Delpech had been in hospital in Puteaux, in Paris's western suburbs, battling throat cancer, his wife told AFP, sparking a wave of tributes.
“Michel Delpech died without ever having aged,” French President Francois Hollande said in a statement.
“His songs touched us because they spoke to us. To our emotions as well as our difficulties. He reflected the 70s better than anyone.”
Pascal Negre, the head of Universal Music France, chimed in, tweeting that Delpech was “a poet speaking about the lives of people, an unparalleled melodist and an endearing man”.
Born on January 26, 1946 in the town of Courbevoie, Delpech was rasied in a modest family with two sisters. His father had a small metal plating workshop and his mother was a housewife.

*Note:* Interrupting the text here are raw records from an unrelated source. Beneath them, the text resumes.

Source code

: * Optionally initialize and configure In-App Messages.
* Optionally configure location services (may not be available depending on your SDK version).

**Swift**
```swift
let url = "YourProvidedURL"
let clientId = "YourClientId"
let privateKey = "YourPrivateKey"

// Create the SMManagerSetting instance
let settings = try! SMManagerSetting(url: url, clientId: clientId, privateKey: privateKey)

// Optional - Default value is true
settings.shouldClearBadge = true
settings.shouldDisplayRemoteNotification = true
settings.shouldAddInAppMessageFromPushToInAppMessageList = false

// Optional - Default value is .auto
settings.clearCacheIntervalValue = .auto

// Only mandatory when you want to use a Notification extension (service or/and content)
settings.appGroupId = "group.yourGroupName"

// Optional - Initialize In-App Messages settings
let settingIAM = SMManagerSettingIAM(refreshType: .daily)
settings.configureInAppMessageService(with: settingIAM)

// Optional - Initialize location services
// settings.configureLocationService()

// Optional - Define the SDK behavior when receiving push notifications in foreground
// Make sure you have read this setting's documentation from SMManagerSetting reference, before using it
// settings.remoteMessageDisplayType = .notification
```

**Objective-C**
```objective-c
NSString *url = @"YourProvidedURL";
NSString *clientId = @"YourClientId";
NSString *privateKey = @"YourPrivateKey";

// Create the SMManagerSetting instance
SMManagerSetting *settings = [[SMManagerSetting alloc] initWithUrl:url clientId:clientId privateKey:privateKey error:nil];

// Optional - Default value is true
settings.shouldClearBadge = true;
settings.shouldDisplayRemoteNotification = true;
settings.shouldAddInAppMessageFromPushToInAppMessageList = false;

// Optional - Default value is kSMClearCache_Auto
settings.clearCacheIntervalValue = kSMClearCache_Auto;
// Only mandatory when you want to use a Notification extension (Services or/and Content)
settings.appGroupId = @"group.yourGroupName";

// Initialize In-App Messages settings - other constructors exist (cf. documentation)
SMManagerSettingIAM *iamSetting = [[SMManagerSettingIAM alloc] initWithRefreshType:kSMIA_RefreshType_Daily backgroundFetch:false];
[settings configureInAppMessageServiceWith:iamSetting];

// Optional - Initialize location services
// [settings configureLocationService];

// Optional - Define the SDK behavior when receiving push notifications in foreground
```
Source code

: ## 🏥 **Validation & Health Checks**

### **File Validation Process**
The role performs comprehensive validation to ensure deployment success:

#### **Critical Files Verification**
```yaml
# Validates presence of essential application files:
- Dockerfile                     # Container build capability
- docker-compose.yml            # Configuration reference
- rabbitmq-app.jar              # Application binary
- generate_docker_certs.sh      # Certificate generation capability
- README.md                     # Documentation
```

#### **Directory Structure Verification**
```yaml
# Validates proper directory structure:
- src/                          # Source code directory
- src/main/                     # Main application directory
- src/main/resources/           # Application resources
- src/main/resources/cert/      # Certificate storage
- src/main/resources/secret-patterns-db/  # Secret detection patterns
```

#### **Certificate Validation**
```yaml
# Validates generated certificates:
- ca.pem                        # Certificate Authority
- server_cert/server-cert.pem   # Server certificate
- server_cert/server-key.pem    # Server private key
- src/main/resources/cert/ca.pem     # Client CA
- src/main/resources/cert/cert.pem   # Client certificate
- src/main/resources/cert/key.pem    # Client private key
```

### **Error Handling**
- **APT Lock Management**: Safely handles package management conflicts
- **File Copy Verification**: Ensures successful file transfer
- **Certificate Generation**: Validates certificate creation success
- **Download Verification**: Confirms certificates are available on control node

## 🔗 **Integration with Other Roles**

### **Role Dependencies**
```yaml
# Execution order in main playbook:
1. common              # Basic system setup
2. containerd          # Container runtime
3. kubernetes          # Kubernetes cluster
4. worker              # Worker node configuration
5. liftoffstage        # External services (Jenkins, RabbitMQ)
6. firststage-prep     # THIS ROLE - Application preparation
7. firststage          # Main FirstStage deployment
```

He released his first song aged just 18, and quickly broke out with his first hit, “Chez Laurette”, in 1965, achieving fame for chronicling France in the 1970s.
Delpech soon also lived the lifestyle of a music star, once telling the newspaper France-Soir of his image as “Prince Charming, a singer for women wearing polka dot shirts”.
“I had in me a combination of pride and arrogance,” he told the daily.
But his meteoric rise was accompanied by a sharp fall, with divorce in the late-1970s plunging him into a years-long depression that sent him looking for answers in Hinduism, clairvoyance and psychoanalysis.
Though he recovered, in 2013 he was diagnosed with the cancer that eventually claimed his life.